Da vari giorni gli autoproclamati professionisti dell’informazione sono presi da un’iniziativa particolare: dimostrare che la logica del ‘post hoc ergo propter hoc‘ è fallace. La logica che, lo ricordo, implica che vi sia una correlazione causale immediatamente coincidente con la consequenzialità temporale.
Il fatto che si muoia dopo essersi sottoposti alla vaccinazione non prova in automatico che si sia morti a causa della vaccinazione. Occorre valutare caso per caso. Un modo di procedere sensato in effetti.
Quand’anche in taluni casi l’evidenza fattuale lasci scarso margine all’interpretazione, si legga ad esempio l’articolo apparso su ‘Il fatto quotidiano’ del 16 gennaio: “Covid, in Norvegia 23 morti associati alla vaccinazione tra persone anziane e fragili”.
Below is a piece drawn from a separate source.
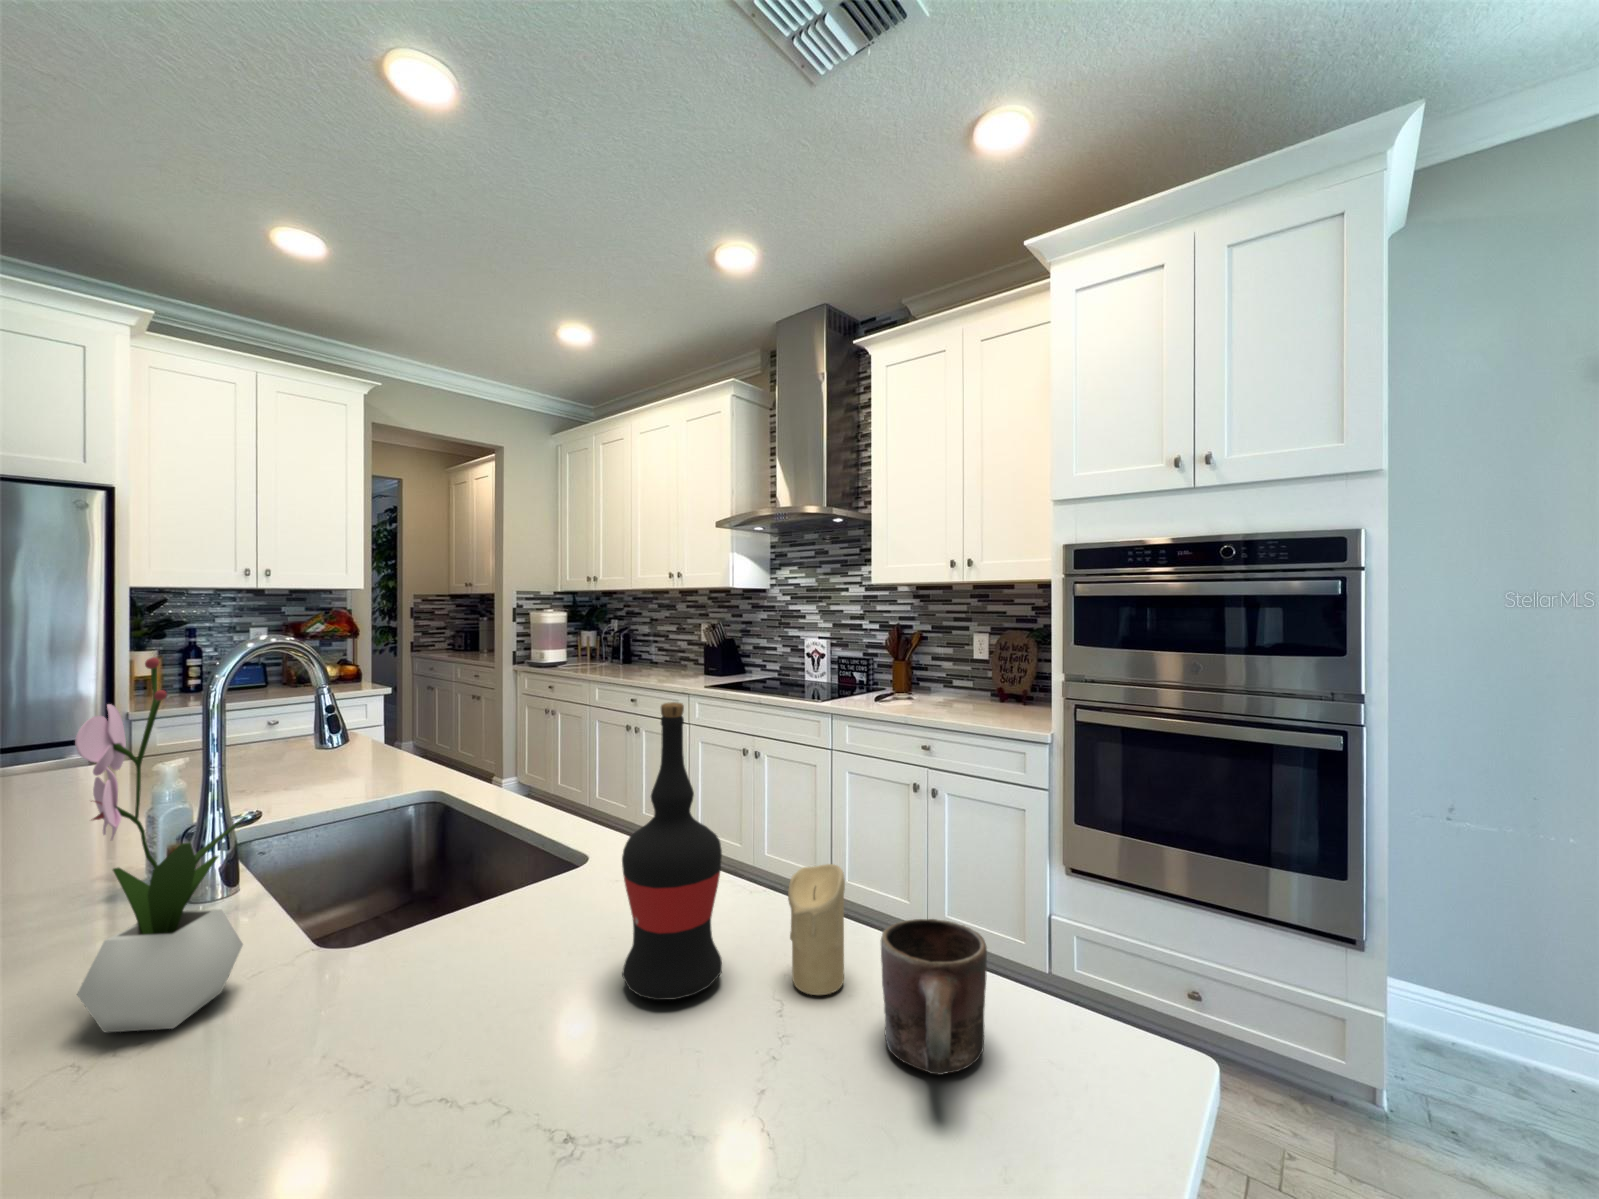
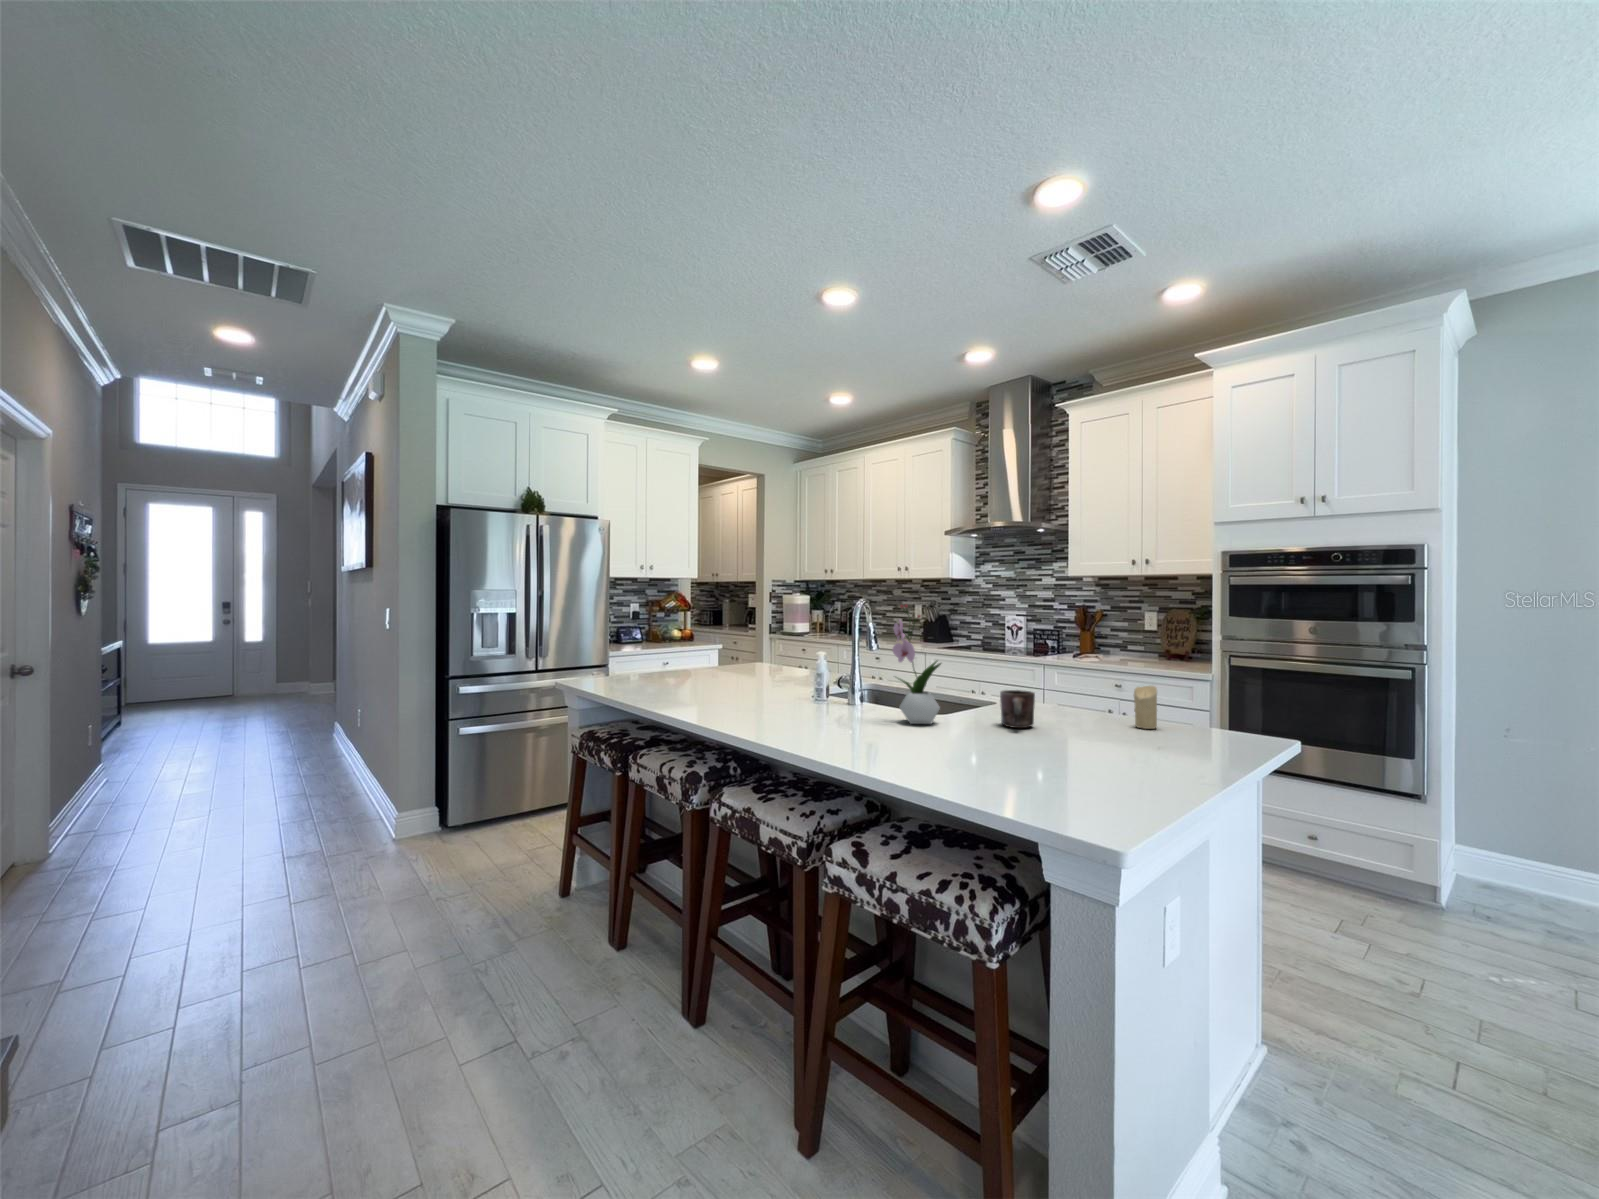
wine bottle: present [622,702,722,1000] -> none [1069,623,1110,726]
mug: present [881,919,987,1075] -> present [1000,690,1035,728]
Non vi sarà tuttavia sfuggito che si continua a rubricare come morto a causa di Covid ogni decesso avvenuto dopo la contrazione del coronavirus.
Insomma: ogni morto dopo il vaccino non è necessariamente a causa del vaccino, ma ogni morto dopo aver contratto il coronavirus è morto a causa del coronavirus, ci dicono gli esperti.
Credo che sia chiaro a tutti il perché di questa disparità di trattamento. Classificare ogni morte come morte da coronavirus serve ad avvalorare il peggiore scenario come base per le politiche dei lockdown e il mantenimento delle misure emergenziali. Smentire invece le morti in seguito ai vaccini serve invece per poter seguitare nella vaccinazione di massa senza se e senza ma.